## AIM OF THE TASK
Copy out every naming line in the records below, kingdom through common name, keeping each line word for word.

## SUPPLIED DATA
══════
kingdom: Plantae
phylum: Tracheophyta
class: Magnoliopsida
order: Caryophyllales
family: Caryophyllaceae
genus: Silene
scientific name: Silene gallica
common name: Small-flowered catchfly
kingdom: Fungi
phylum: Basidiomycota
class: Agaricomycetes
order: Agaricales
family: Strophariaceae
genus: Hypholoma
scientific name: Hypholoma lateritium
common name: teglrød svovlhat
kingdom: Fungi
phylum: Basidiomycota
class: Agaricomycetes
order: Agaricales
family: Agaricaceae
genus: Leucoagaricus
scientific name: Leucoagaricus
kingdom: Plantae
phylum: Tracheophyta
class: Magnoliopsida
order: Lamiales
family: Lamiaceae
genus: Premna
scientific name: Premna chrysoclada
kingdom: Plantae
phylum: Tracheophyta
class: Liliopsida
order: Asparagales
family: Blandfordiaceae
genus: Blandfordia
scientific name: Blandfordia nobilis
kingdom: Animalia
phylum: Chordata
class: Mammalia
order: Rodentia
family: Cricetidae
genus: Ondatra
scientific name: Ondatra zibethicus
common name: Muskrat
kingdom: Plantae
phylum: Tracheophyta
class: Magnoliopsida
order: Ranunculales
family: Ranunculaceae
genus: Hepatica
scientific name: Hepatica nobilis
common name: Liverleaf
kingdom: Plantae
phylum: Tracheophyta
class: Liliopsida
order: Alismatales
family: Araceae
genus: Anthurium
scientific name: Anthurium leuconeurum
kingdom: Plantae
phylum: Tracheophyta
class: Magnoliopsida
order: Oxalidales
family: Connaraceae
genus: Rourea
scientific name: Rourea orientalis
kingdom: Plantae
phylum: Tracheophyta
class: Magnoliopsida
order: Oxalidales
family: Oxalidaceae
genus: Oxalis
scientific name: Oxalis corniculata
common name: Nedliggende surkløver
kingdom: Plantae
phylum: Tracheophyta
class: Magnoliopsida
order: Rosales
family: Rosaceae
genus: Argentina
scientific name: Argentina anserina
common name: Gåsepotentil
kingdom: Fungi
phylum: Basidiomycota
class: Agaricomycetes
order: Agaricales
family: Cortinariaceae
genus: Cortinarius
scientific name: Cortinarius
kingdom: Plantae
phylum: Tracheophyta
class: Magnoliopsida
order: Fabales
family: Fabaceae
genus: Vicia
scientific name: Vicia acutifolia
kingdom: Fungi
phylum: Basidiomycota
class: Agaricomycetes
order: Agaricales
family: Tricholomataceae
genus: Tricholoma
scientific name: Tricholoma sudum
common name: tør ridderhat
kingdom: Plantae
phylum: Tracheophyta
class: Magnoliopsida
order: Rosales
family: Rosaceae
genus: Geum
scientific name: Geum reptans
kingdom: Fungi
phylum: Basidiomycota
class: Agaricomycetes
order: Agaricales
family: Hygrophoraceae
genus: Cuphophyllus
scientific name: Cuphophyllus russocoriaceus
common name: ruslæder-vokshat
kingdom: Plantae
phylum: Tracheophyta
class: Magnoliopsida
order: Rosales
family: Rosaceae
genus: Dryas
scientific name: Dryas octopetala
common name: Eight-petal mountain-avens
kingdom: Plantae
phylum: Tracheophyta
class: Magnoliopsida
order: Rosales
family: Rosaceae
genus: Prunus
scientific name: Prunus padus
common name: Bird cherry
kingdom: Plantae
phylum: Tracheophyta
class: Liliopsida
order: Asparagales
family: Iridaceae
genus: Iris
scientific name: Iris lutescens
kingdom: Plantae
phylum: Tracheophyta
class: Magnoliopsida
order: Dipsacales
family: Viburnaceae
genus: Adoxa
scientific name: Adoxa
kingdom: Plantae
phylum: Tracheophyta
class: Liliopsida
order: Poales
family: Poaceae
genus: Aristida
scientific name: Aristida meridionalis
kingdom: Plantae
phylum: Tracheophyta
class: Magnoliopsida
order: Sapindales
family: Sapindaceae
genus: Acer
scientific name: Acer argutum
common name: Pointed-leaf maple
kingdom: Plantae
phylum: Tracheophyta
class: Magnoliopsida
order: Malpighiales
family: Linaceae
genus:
══════
## TASK ANSWER
kingdom: Plantae
phylum: Tracheophyta
class: Magnoliopsida
order: Caryophyllales
family: Caryophyllaceae
genus: Silene
scientific name: Silene gallica
common name: Small-flowered catchfly
kingdom: Fungi
phylum: Basidiomycota
class: Agaricomycetes
order: Agaricales
family: Strophariaceae
genus: Hypholoma
scientific name: Hypholoma lateritium
common name: teglrød svovlhat
kingdom: Fungi
phylum: Basidiomycota
class: Agaricomycetes
order: Agaricales
family: Agaricaceae
genus: Leucoagaricus
scientific name: Leucoagaricus
kingdom: Plantae
phylum: Tracheophyta
class: Magnoliopsida
order: Lamiales
family: Lamiaceae
genus: Premna
scientific name: Premna chrysoclada
kingdom: Plantae
phylum: Tracheophyta
class: Liliopsida
order: Asparagales
family: Blandfordiaceae
genus: Blandfordia
scientific name: Blandfordia nobilis
kingdom: Animalia
phylum: Chordata
class: Mammalia
order: Rodentia
family: Cricetidae
genus: Ondatra
scientific name: Ondatra zibethicus
common name: Muskrat
kingdom: Plantae
phylum: Tracheophyta
class: Magnoliopsida
order: Ranunculales
family: Ranunculaceae
genus: Hepatica
scientific name: Hepatica nobilis
common name: Liverleaf
kingdom: Plantae
phylum: Tracheophyta
class: Liliopsida
order: Alismatales
family: Araceae
genus: Anthurium
scientific name: Anthurium leuconeurum
kingdom: Plantae
phylum: Tracheophyta
class: Magnoliopsida
order: Oxalidales
family: Connaraceae
genus: Rourea
scientific name: Rourea orientalis
kingdom: Plantae
phylum: Tracheophyta
class: Magnoliopsida
order: Oxalidales
family: Oxalidaceae
genus: Oxalis
scientific name: Oxalis corniculata
common name: Nedliggende surkløver
kingdom: Plantae
phylum: Tracheophyta
class: Magnoliopsida
order: Rosales
family: Rosaceae
genus: Argentina
scientific name: Argentina anserina
common name: Gåsepotentil
kingdom: Fungi
phylum: Basidiomycota
class: Agaricomycetes
order: Agaricales
family: Cortinariaceae
genus: Cortinarius
scientific name: Cortinarius
kingdom: Plantae
phylum: Tracheophyta
class: Magnoliopsida
order: Fabales
family: Fabaceae
genus: Vicia
scientific name: Vicia acutifolia
kingdom: Fungi
phylum: Basidiomycota
class: Agaricomycetes
order: Agaricales
family: Tricholomataceae
genus: Tricholoma
scientific name: Tricholoma sudum
common name: tør ridderhat
kingdom: Plantae
phylum: Tracheophyta
class: Magnoliopsida
order: Rosales
family: Rosaceae
genus: Geum
scientific name: Geum reptans
kingdom: Fungi
phylum: Basidiomycota
class: Agaricomycetes
order: Agaricales
family: Hygrophoraceae
genus: Cuphophyllus
scientific name: Cuphophyllus russocoriaceus
common name: ruslæder-vokshat
kingdom: Plantae
phylum: Tracheophyta
class: Magnoliopsida
order: Rosales
family: Rosaceae
genus: Dryas
scientific name: Dryas octopetala
common name: Eight-petal mountain-avens
kingdom: Plantae
phylum: Tracheophyta
class: Magnoliopsida
order: Rosales
family: Rosaceae
genus: Prunus
scientific name: Prunus padus
common name: Bird cherry
kingdom: Plantae
phylum: Tracheophyta
class: Liliopsida
order: Asparagales
family: Iridaceae
genus: Iris
scientific name: Iris lutescens
kingdom: Plantae
phylum: Tracheophyta
class: Magnoliopsida
order: Dipsacales
family: Viburnaceae
genus: Adoxa
scientific name: Adoxa
kingdom: Plantae
phylum: Tracheophyta
class: Liliopsida
order: Poales
family: Poaceae
genus: Aristida
scientific name: Aristida meridionalis
kingdom: Plantae
phylum: Tracheophyta
class: Magnoliopsida
order: Sapindales
family: Sapindaceae
genus: Acer
scientific name: Acer argutum
common name: Pointed-leaf maple
kingdom: Plantae
phylum: Tracheophyta
class: Magnoliopsida
order: Malpighiales
family: Linaceae
genus:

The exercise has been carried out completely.